**Цель упражнения:**
Пожалуйста, найдите в записях ниже все строки, где встречается слово «Оформление», и перепишите каждую из них.
——
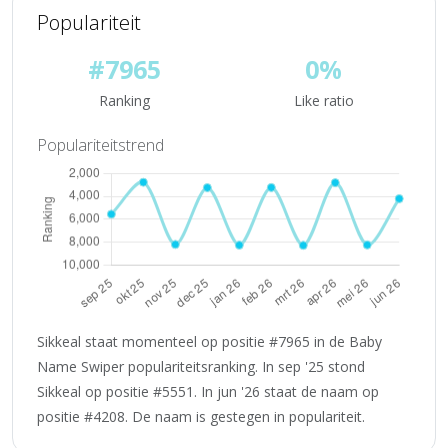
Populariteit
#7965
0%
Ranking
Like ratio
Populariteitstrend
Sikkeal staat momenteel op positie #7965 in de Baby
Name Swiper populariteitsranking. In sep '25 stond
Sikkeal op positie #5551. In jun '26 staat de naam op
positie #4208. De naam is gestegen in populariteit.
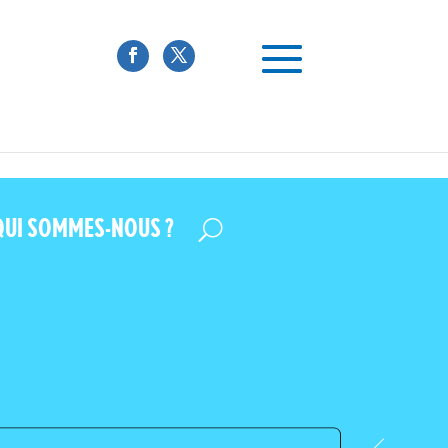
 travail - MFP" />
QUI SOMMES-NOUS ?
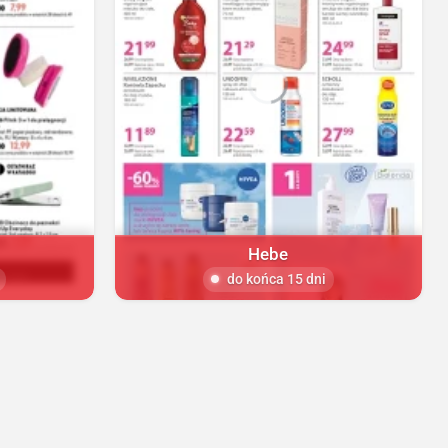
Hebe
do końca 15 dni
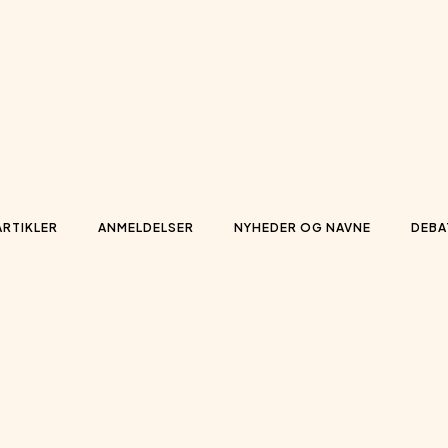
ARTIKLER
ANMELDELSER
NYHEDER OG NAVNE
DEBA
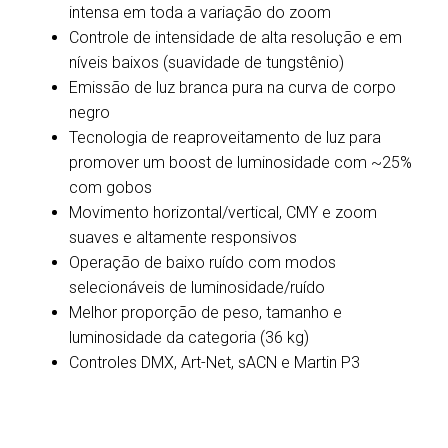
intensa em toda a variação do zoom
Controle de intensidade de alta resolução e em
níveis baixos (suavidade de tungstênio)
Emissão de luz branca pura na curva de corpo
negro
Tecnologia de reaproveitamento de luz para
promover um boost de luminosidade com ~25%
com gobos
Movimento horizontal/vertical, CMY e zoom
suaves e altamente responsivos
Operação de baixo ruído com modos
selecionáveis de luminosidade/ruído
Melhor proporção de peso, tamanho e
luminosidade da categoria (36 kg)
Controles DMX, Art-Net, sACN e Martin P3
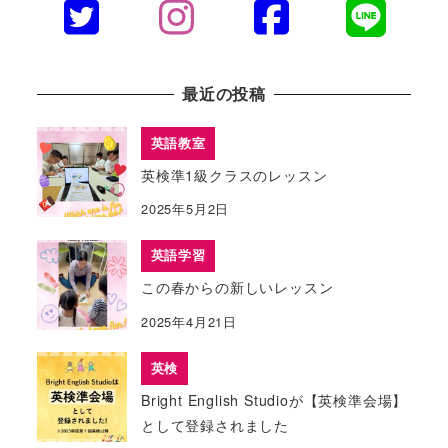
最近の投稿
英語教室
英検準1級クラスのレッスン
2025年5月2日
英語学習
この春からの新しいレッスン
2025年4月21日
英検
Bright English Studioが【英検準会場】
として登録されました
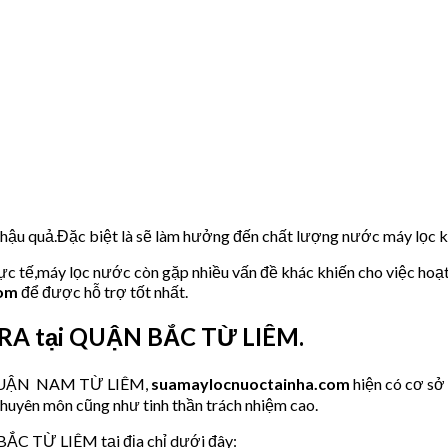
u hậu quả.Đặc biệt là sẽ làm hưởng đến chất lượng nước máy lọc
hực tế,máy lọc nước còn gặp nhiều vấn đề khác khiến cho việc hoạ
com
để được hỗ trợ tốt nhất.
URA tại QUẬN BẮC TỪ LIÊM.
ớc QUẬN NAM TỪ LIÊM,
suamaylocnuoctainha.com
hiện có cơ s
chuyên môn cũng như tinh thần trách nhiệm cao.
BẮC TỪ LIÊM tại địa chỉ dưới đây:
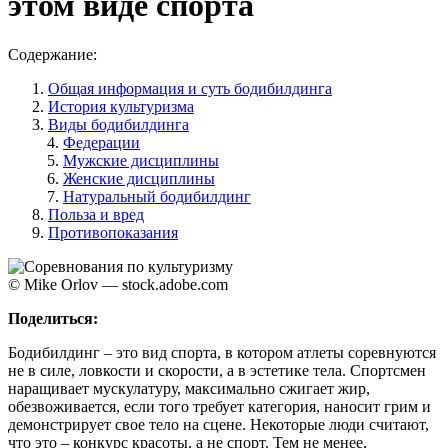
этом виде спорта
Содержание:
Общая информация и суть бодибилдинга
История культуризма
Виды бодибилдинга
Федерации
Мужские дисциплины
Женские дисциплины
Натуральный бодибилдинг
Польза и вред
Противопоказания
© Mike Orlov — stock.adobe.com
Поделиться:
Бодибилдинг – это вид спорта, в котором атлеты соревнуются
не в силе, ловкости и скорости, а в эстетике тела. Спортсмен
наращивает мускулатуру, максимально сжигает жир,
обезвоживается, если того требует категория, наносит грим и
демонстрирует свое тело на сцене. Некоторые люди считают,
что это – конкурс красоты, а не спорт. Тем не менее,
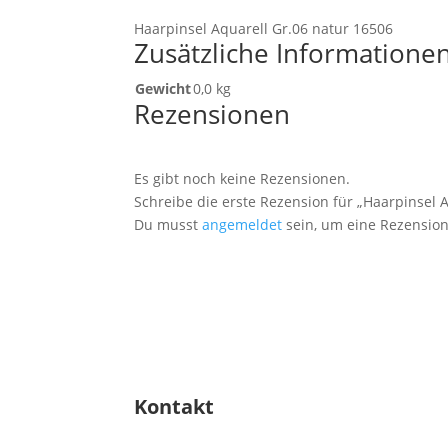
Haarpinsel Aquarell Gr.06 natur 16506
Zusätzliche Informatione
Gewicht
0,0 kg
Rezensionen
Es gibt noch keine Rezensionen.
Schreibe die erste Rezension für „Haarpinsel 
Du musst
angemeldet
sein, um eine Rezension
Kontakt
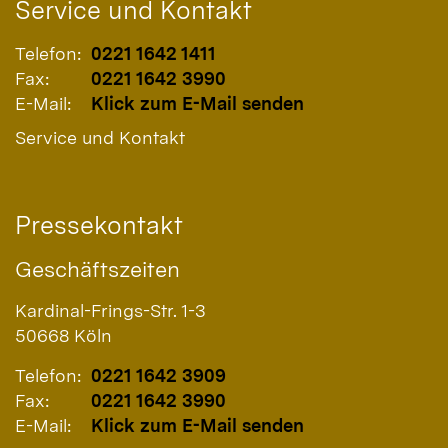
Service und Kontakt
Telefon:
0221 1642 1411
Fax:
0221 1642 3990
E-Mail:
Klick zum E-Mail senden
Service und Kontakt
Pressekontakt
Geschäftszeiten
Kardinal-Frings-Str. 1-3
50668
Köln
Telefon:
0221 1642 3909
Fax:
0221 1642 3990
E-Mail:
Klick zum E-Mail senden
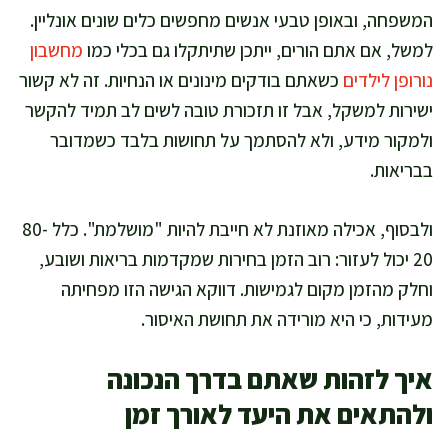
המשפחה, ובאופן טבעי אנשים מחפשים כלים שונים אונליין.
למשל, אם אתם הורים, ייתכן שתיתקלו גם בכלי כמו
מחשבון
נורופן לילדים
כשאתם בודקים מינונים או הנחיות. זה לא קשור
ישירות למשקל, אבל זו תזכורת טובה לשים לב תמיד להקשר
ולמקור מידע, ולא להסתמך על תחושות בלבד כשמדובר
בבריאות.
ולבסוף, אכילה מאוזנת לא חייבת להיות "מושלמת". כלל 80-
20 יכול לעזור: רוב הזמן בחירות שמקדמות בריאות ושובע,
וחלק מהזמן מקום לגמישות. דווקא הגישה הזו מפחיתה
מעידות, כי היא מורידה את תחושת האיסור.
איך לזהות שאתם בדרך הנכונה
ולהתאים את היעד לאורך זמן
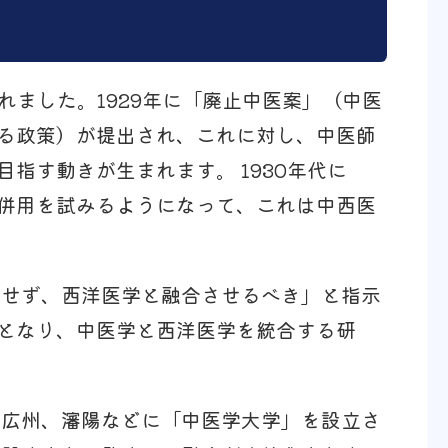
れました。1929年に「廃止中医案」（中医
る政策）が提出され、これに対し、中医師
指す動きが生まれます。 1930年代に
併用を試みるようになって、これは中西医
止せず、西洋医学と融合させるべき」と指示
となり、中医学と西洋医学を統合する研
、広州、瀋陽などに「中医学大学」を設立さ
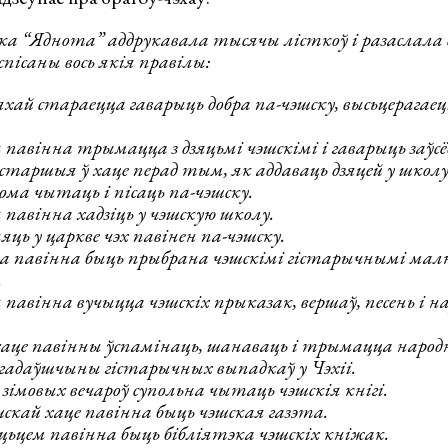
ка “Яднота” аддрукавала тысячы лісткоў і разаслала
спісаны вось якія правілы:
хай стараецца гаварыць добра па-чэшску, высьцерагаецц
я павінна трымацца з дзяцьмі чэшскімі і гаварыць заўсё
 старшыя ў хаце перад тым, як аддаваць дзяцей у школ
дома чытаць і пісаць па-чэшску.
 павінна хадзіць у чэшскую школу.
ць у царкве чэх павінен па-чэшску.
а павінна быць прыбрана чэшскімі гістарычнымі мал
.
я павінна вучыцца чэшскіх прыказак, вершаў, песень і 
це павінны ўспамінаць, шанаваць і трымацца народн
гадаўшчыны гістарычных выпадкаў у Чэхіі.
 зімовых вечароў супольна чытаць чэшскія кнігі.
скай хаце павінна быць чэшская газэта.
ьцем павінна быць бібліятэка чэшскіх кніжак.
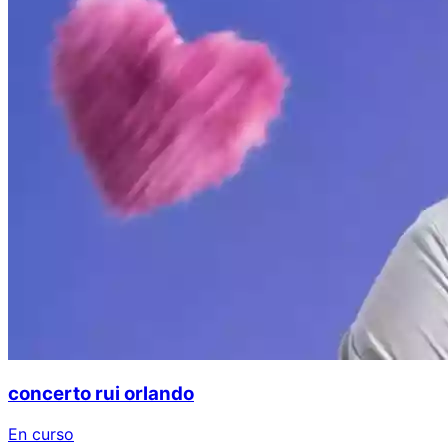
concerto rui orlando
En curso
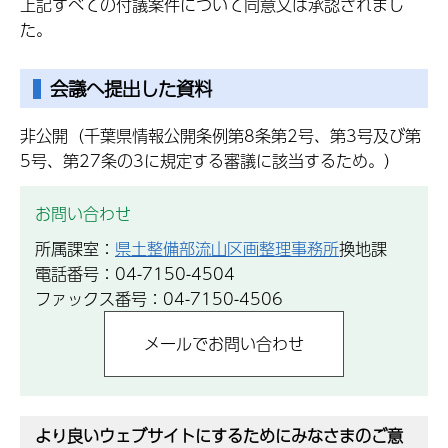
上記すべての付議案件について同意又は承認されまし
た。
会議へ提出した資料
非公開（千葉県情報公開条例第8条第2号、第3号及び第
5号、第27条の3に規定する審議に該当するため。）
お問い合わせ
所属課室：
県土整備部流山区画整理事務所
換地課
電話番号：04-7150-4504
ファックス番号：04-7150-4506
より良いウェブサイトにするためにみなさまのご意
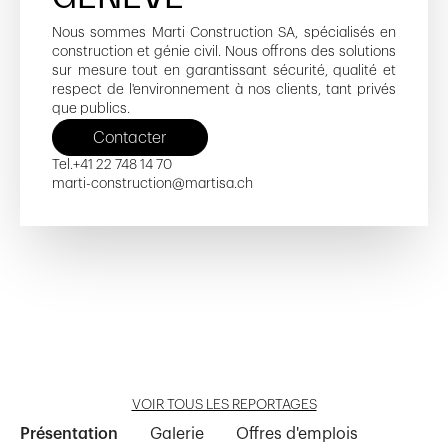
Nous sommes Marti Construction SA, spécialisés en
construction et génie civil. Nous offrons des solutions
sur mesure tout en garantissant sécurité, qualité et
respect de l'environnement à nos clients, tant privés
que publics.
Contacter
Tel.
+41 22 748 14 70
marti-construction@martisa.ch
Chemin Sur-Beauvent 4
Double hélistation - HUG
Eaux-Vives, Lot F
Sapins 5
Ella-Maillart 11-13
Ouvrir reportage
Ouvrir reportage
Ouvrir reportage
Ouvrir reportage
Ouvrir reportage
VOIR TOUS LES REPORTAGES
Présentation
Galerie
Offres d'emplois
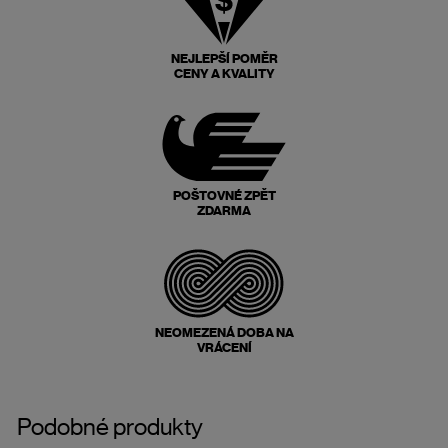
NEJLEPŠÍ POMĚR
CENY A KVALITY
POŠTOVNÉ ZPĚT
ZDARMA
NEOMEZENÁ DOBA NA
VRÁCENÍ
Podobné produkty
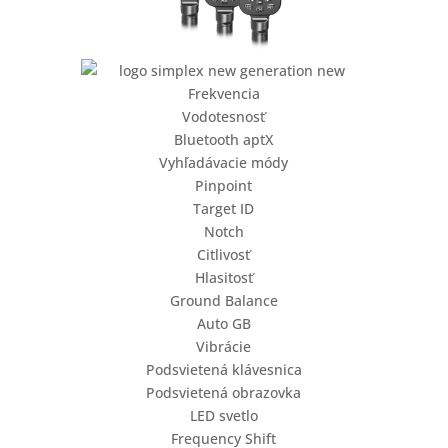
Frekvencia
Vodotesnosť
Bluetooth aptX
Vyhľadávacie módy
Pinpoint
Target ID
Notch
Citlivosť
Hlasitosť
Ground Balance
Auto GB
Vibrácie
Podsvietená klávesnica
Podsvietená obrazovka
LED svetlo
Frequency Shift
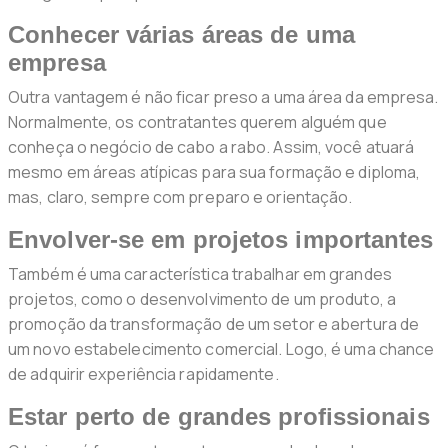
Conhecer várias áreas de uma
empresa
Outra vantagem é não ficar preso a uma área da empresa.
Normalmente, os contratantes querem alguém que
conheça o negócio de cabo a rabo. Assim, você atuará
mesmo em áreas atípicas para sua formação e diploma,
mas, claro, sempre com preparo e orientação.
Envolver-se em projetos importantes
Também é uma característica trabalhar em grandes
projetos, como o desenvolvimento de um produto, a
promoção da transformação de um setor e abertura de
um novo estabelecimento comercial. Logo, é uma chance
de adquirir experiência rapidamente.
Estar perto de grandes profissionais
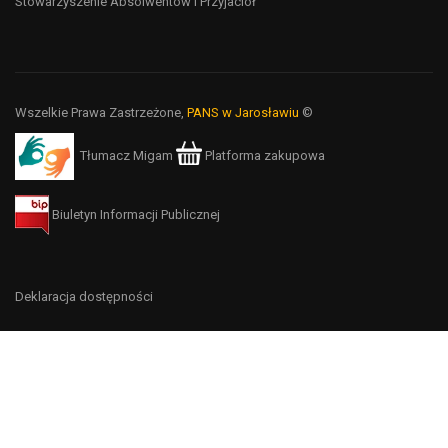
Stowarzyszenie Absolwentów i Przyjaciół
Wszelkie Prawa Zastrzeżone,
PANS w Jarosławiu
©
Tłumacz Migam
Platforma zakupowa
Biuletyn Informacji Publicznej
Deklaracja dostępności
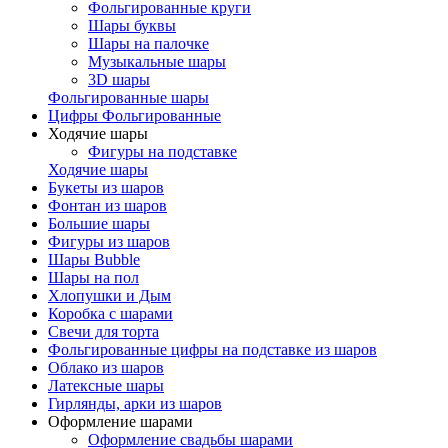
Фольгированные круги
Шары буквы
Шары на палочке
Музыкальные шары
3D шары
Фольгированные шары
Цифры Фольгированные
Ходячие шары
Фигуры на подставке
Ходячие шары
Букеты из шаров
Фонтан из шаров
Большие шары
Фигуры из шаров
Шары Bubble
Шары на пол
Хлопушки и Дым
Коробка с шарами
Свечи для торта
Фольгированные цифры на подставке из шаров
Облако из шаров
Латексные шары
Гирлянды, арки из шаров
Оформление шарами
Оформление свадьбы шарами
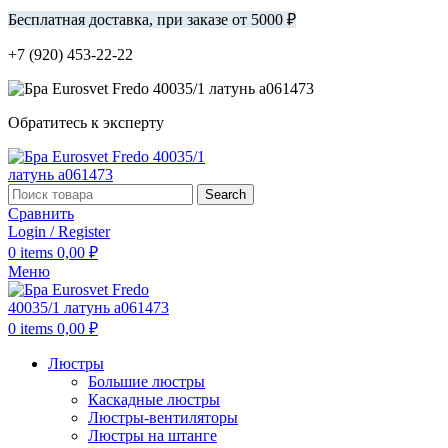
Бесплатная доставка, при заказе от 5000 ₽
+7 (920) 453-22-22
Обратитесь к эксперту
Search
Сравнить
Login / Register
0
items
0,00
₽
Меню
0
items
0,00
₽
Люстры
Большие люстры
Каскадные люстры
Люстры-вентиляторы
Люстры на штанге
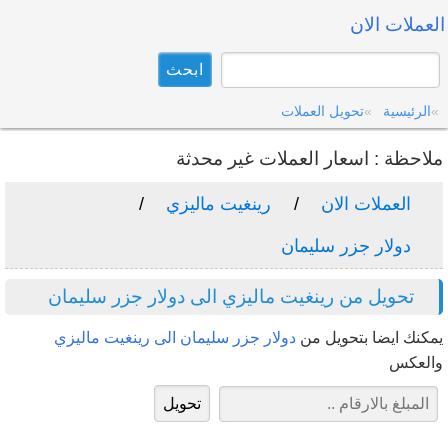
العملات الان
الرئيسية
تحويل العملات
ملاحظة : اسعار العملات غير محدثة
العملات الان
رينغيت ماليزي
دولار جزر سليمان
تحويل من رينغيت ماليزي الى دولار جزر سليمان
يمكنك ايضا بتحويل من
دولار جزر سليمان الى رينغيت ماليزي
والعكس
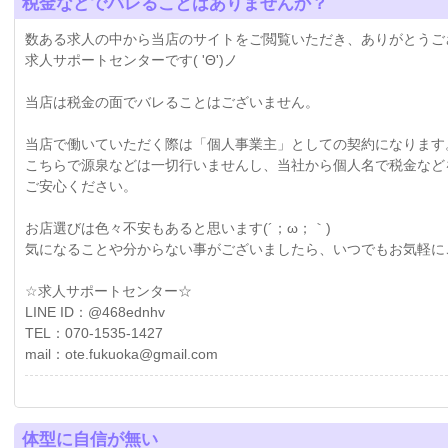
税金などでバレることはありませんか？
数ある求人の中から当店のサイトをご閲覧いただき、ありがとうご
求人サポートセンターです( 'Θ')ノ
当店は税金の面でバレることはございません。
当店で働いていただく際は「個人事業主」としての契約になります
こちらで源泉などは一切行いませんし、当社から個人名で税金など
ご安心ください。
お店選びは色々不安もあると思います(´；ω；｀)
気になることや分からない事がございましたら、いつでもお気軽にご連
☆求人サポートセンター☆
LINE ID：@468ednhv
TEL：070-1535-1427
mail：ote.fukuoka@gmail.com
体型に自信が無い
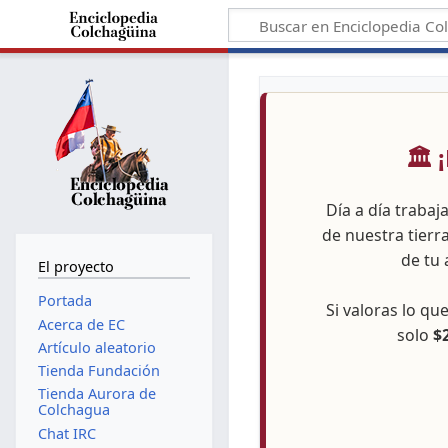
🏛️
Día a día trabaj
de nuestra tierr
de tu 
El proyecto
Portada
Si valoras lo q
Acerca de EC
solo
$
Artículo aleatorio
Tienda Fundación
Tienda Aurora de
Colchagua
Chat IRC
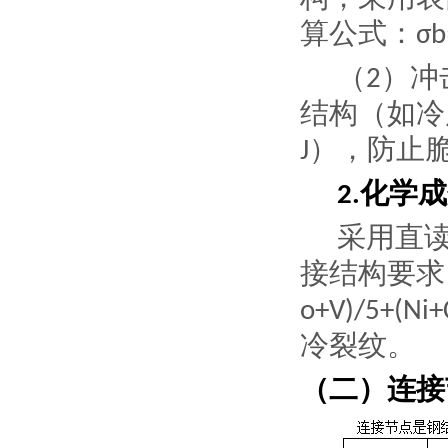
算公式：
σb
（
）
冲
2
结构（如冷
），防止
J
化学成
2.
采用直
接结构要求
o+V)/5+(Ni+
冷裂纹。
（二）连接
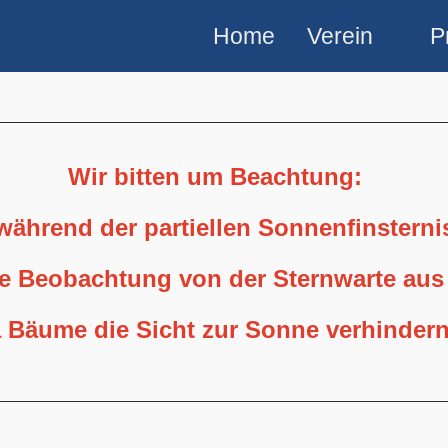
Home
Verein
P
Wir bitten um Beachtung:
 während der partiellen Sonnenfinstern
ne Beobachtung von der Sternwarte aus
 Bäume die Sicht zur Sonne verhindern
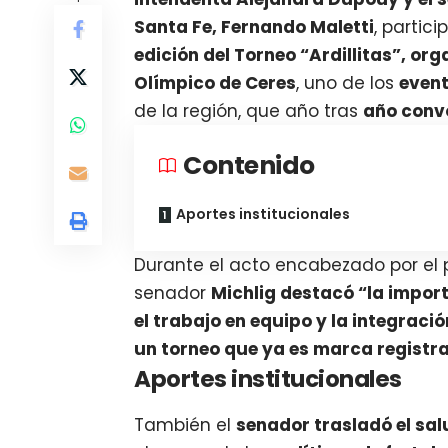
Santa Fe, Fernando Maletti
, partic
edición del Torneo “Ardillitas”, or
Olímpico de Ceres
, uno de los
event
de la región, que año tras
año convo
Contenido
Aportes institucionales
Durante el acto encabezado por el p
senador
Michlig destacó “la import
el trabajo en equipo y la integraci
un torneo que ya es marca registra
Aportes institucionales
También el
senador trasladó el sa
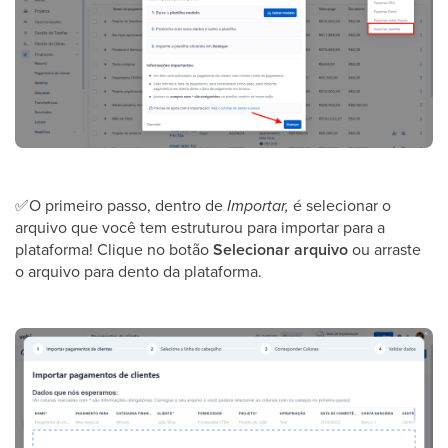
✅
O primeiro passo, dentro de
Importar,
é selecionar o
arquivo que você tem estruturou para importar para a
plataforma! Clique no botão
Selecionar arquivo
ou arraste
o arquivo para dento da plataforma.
——
**Результат задания:**
Оформление шарами
Оформление свадьбы шарами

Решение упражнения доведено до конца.